Eben da greift das Multijobbing-Prinzip: Denn man verliert ja in den seltensten Fällen alle Jobs auf einmal. Außerdem ist unser Sicherheitsbedürfnis vollkommen überzogen und irrational. Wir tun so, als würde, wer in Deutschland keinen festen Job hat, auf der Straße stehen und verhungern. Dabei haben wir mit die besten sozialen Sicherungssysteme weltweit, Essen und Unterkunft sind gesichert - auch für Selbstständige. Wenn wir ehrlich sind - und mit wir meine ich vor allem Menschen mit einer guten Ausbildung oder einem Hochschulabschluss - hindern uns eher die Furcht vor Veränderung und schiere Bequemlichkeit daran, beruflich etwas auszuprobieren. Wir reden uns ein, das Risiko sei zu groß sei. Aus meiner Sicht ist es aber das viel größere Risiko, am Ende seines Arbeitslebens zu dem Schluss zu kommen: Eigentlich habe ich nie das getan, worauf ich wirklich Lust hatte.

Für viele Multijobber klingt das wie Hohn. Sie kommen trotz mehrerer Beschäftigungen gerade so über die Runden.

Multijobbing hat bei uns ein schlechtes Image, ja. Aber aus schierer Existenznot mehrere Einkunftsquellen zu brauchen, ist nur die eine Seite der Medaille. Viele Menschen schöpfen ihr Potenzial nicht voll aus. Mein Ansatz ist, sich zu überlegen, welche Talente und Interessen man hat und sich daraus ein "Job-Patchwork" zu gestalten.

Ist das auch was für die alleinerziehende Mutter, die jeden Monat einen gewissen Betrag braucht?

Mein Konzept richtet sich nicht an Menschen, die keinerlei finanzielle Spielräume haben. Ich spreche Leute an, bei denen die Einkommenssituation erst mal eine untergeordnete Rolle spielt, die sich im Job selbst verwirklichen wollen.

Aber es geht doch im Leben nicht nur um die Arbeit: Man will auch Zeit für Familie und Freunde haben und das nötige Geld, um auch mal ins Kino oder Restaurant zu gehen.
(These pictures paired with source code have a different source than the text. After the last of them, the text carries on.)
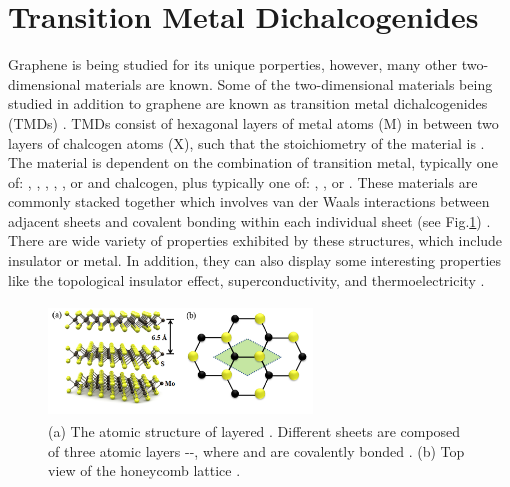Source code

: \documentclass[%
 reprint,
 amsmath,amssymb,
 aps,
pra,
floatfix,
]{revtex4-1}
\begin{document}
\section{\label{sec:TMDs} Transition Metal Dichalcogenides}
Graphene is being studied for its unique porperties, however, many other two-dimensional materials are known. Some of the two-dimensional materials being studied in addition to graphene are known as transition metal dichalcogenides (TMDs) \cite{Mattheiss1973, Wilson1969}. TMDs consist of hexagonal layers of metal atoms (M) in between two layers of chalcogen atoms (X), such that the stoichiometry of the material is  \cite{grapheneLike2Dreview2013}. The material is dependent on the combination of transition metal, typically one of: , , , , , or  and chalcogen, plus typically one of: , , or  \cite{Wilson1969}. These materials are commonly stacked together which involves van der Waals interactions between adjacent sheets and covalent bonding within each individual sheet (see Fig.\ref{fig:mos2diagram}) \cite{grapheneLike2Dreview2013}. There are wide variety of properties exhibited by these structures, which include insulator or metal. In addition, they can also display some interesting properties like the topological insulator effect, superconductivity, and thermoelectricity \cite{Lang2012, Zhang2012, Gamble1975, Xie2009}. 
\begin{figure}
\includegraphics[height=3cm, width=7cm]{../figs/mos2diagram}
\caption{(a) The atomic structure of layered . Different sheets are composed of three atomic layers --, where  and  are covalently bonded \cite{Kis2011, grapheneLike2Dreview2013}. (b) Top view of the honeycomb lattice \cite{grapheneLike2Dreview2013}.}
\label{fig:mos2diagram}
\end{figure}
\end{document}
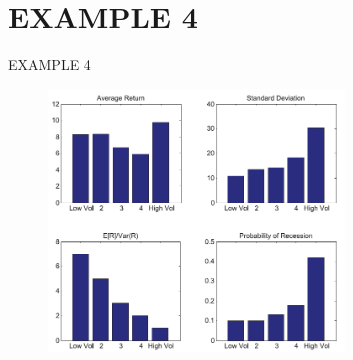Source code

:\documentclass[9pt]{beamer}
\begin{document}
\section{EXAMPLE 4}
\begin{frame}{EXAMPLE 4}
   \begin{figure}[h]
			\centering
			\includegraphics[width = 0.7\textwidth]{img/MM.PNG}
            \label{fig:MManalysis}
	\end{figure}
\end{frame}
    
\end{document}
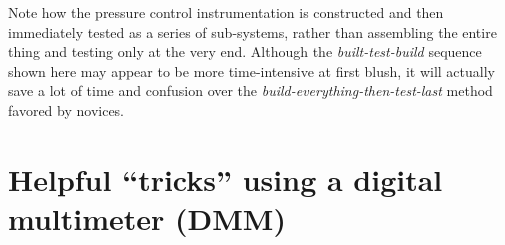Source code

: Note how the pressure control instrumentation is constructed and then immediately tested as a series of sub-systems, rather than assembling the entire thing and testing only at the very end.  Although the \textit{built-test-build} sequence shown here may appear to be more time-intensive at first blush, it will actually save a lot of time and confusion over the \textit{build-everything-then-test-last} method favored by novices.




































\filbreak
\section{Helpful ``tricks'' using a digital multimeter (DMM)}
Klar, Multijobbing ist mit einem Nine-to-Five-Job nicht vergleichbar. Aber man macht ja nicht an einem Tag alle Jobs, sondern vielleicht zwei, jeweils vier Stunden lang. Und man ist zudem zeitlich flexibler - ich kann nach den ersten vier Stunden eine Pause einlegen und beispielsweise zum Sport gehen. Außerdem rate ich nicht dazu, seinen sicheren gutbezahlten Job von heute auf morgen aufzugeben.

Sondern?

Ein erster Schritt könnte sein, sich zu überlegen, ob und wie man mit seinem Hobby Geld verdienen kann. Warum sind wir so darauf festgelegt, dass der Job den Lebensunterhalt sichert und die Freizeit für Lebensfreude sorgt? Warum kann es nicht auch umgekehrt sein? Das Gute am Multijobben ist: Man setzt sich aktiv und kreativ mit dem Thema Geldverdienen auseinander. Man ist gezwungen, sich Gedanken um Einkommen, Rücklagen und Steuern zu machen.